» **EXERCISE**
Taking the entries below, transcribe only the lines starting with the one with "left_click(517, 397)" and going on through the one with "left_click(709, 205)", exactly as written, without the pictures.

» **MATERIAL SHOWN**
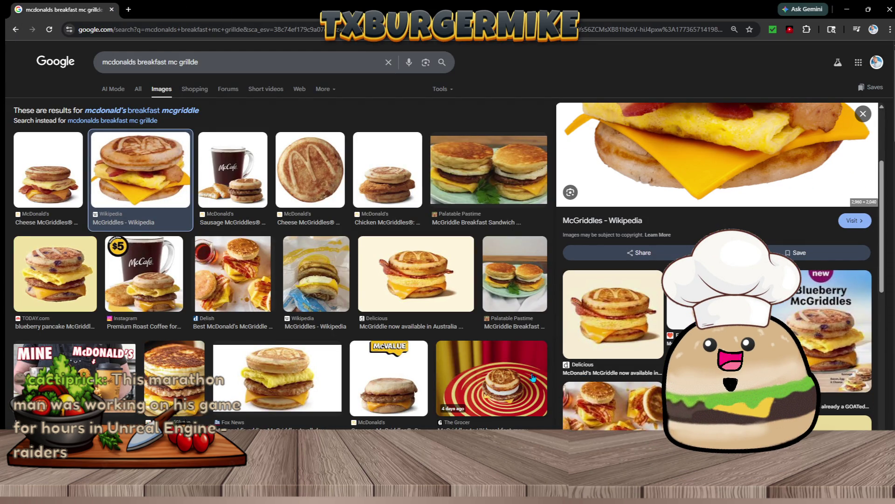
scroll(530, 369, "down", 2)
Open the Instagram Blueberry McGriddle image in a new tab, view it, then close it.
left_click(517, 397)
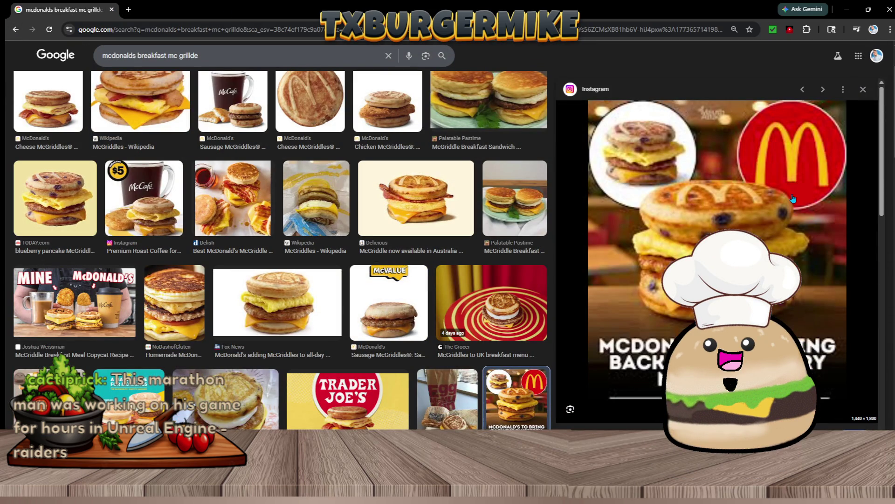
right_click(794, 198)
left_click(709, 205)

--

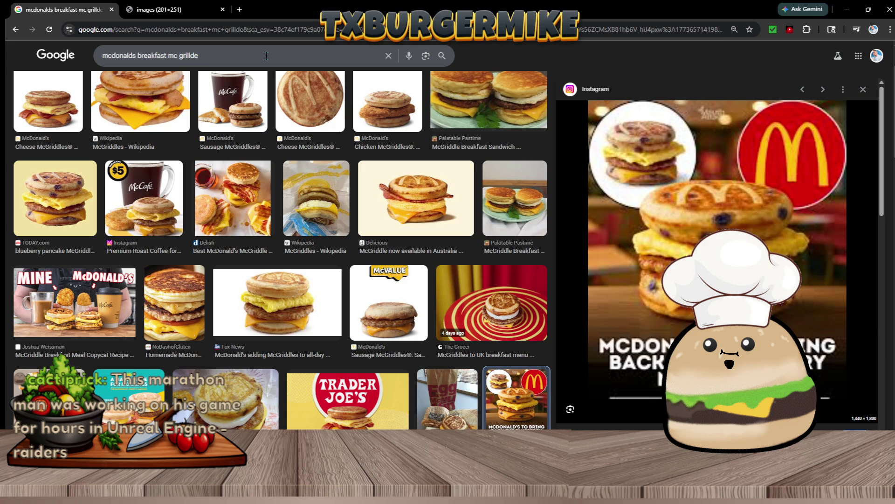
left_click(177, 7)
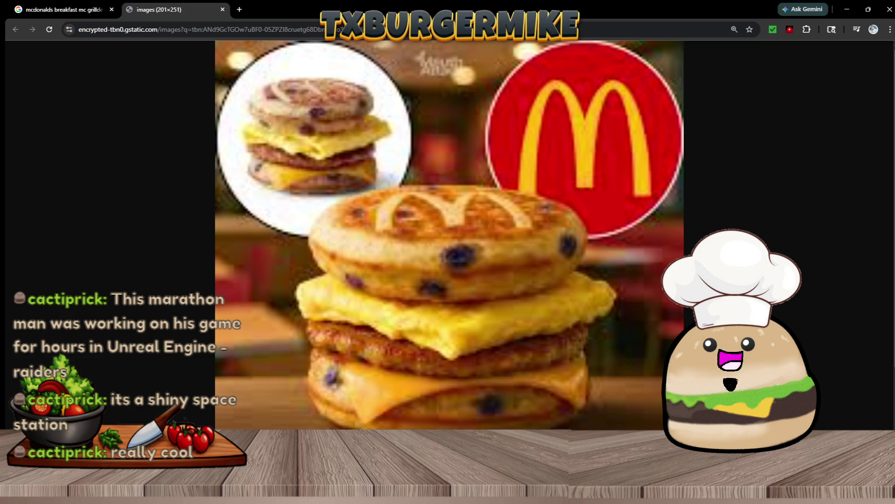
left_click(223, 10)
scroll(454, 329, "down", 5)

» **ANSWER BOX**
left_click(517, 397)
right_click(794, 198)
left_click(709, 205)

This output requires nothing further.